====== ESTRATTI DEL DATASET

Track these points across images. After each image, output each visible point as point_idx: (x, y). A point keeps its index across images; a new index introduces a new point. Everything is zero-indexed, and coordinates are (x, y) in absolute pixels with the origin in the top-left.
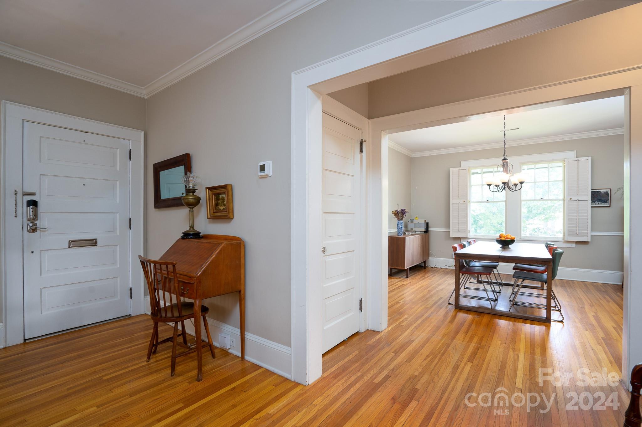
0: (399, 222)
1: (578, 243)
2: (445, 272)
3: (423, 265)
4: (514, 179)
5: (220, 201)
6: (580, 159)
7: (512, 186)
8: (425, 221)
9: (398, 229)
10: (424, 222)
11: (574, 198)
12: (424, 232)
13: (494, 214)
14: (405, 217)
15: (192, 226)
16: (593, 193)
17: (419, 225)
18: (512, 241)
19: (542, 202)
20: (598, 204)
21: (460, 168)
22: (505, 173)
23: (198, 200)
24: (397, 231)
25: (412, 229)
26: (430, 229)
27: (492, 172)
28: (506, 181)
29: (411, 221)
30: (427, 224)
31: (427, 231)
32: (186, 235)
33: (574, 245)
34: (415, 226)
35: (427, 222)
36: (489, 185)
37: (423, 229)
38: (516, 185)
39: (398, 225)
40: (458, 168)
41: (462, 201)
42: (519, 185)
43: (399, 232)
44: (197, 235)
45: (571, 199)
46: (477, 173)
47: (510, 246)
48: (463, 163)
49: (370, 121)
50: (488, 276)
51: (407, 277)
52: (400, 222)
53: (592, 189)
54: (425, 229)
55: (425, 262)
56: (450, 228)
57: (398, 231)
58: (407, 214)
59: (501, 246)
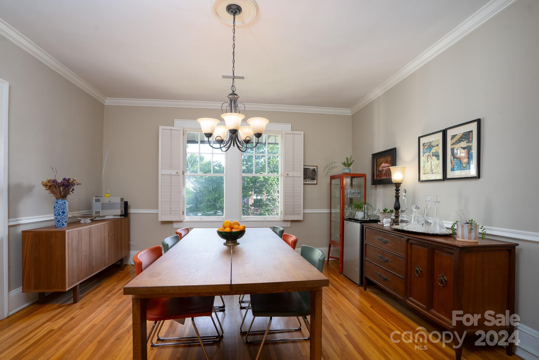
0: (57, 203)
1: (292, 221)
6: (295, 132)
8: (122, 199)
9: (55, 215)
10: (119, 201)
11: (291, 174)
12: (121, 216)
14: (71, 193)
16: (306, 170)
17: (110, 206)
18: (241, 233)
20: (308, 181)
21: (173, 128)
24: (53, 218)
25: (98, 212)
26: (131, 211)
29: (95, 199)
30: (126, 204)
31: (125, 214)
33: (289, 223)
34: (104, 207)
35: (125, 200)
37: (118, 212)
38: (247, 141)
39: (55, 207)
40: (169, 128)
41: (174, 172)
43: (59, 221)
45: (288, 174)
47: (238, 241)
48: (177, 122)
51: (75, 302)
52: (60, 202)
53: (304, 166)
54: (122, 211)
55: (121, 260)
56: (158, 209)
57: (56, 219)
58: (75, 187)
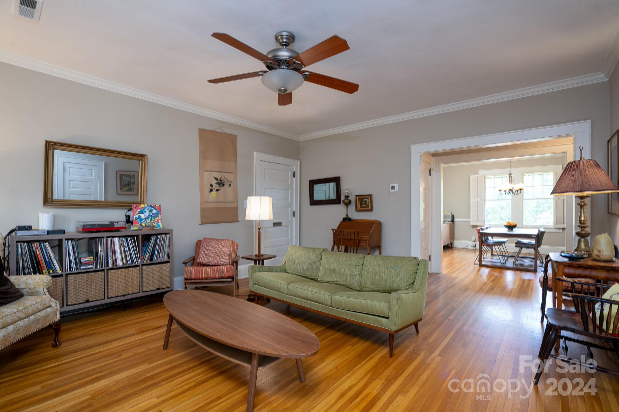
1: (560, 229)
2: (467, 250)
3: (450, 246)
4: (516, 187)
5: (363, 203)
7: (515, 192)
10: (450, 214)
11: (561, 198)
12: (451, 221)
13: (503, 208)
15: (347, 215)
17: (447, 217)
18: (515, 226)
19: (538, 200)
21: (478, 175)
22: (510, 184)
23: (350, 202)
26: (455, 220)
27: (501, 177)
28: (511, 189)
30: (453, 216)
31: (453, 221)
32: (345, 219)
35: (453, 214)
36: (500, 191)
38: (517, 191)
40: (476, 176)
41: (479, 200)
42: (519, 191)
44: (349, 219)
45: (558, 198)
46: (491, 178)
47: (514, 229)
48: (480, 172)
49: (434, 158)
50: (499, 247)
54: (452, 219)
55: (451, 244)
56: (470, 219)
59: (508, 229)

============

PROBLEMA DA SVOLGERE:
Ripeti alla lettera tutti i record riportati sopra, riga per riga, ed escludi le immagini dalla risposta.

RISULTATO ESERCIZIO:
Track these points across images. After each image, output each visible point as point_idx: (x, y). A point keeps its index across images; a new index introduces a new point. Everything is zero-indexed, and coordinates are (x, y) in absolute pixels with the origin in the top-left.
0: (399, 222)
1: (578, 243)
2: (445, 272)
3: (423, 265)
4: (514, 179)
5: (220, 201)
6: (580, 159)
7: (512, 186)
8: (425, 221)
9: (398, 229)
10: (424, 222)
11: (574, 198)
12: (424, 232)
13: (494, 214)
14: (405, 217)
15: (192, 226)
16: (593, 193)
17: (419, 225)
18: (512, 241)
19: (542, 202)
20: (598, 204)
21: (460, 168)
22: (505, 173)
23: (198, 200)
24: (397, 231)
25: (412, 229)
26: (430, 229)
27: (492, 172)
28: (506, 181)
29: (411, 221)
30: (427, 224)
31: (427, 231)
32: (186, 235)
33: (574, 245)
34: (415, 226)
35: (427, 222)
36: (489, 185)
37: (423, 229)
38: (516, 185)
39: (398, 225)
40: (458, 168)
41: (462, 201)
42: (519, 185)
43: (399, 232)
44: (197, 235)
45: (571, 199)
46: (477, 173)
47: (510, 246)
48: (463, 163)
49: (370, 121)
50: (488, 276)
51: (407, 277)
52: (400, 222)
53: (592, 189)
54: (425, 229)
55: (425, 262)
56: (450, 228)
57: (398, 231)
58: (407, 214)
59: (501, 246)
0: (57, 203)
1: (292, 221)
6: (295, 132)
8: (122, 199)
9: (55, 215)
10: (119, 201)
11: (291, 174)
12: (121, 216)
14: (71, 193)
16: (306, 170)
17: (110, 206)
18: (241, 233)
20: (308, 181)
21: (173, 128)
24: (53, 218)
25: (98, 212)
26: (131, 211)
29: (95, 199)
30: (126, 204)
31: (125, 214)
33: (289, 223)
34: (104, 207)
35: (125, 200)
37: (118, 212)
38: (247, 141)
39: (55, 207)
40: (169, 128)
41: (174, 172)
43: (59, 221)
45: (288, 174)
47: (238, 241)
48: (177, 122)
51: (75, 302)
52: (60, 202)
53: (304, 166)
54: (122, 211)
55: (121, 260)
56: (158, 209)
57: (56, 219)
58: (75, 187)
1: (560, 229)
2: (467, 250)
3: (450, 246)
4: (516, 187)
5: (363, 203)
7: (515, 192)
10: (450, 214)
11: (561, 198)
12: (451, 221)
13: (503, 208)
15: (347, 215)
17: (447, 217)
18: (515, 226)
19: (538, 200)
21: (478, 175)
22: (510, 184)
23: (350, 202)
26: (455, 220)
27: (501, 177)
28: (511, 189)
30: (453, 216)
31: (453, 221)
32: (345, 219)
35: (453, 214)
36: (500, 191)
38: (517, 191)
40: (476, 176)
41: (479, 200)
42: (519, 191)
44: (349, 219)
45: (558, 198)
46: (491, 178)
47: (514, 229)
48: (480, 172)
49: (434, 158)
50: (499, 247)
54: (452, 219)
55: (451, 244)
56: (470, 219)
59: (508, 229)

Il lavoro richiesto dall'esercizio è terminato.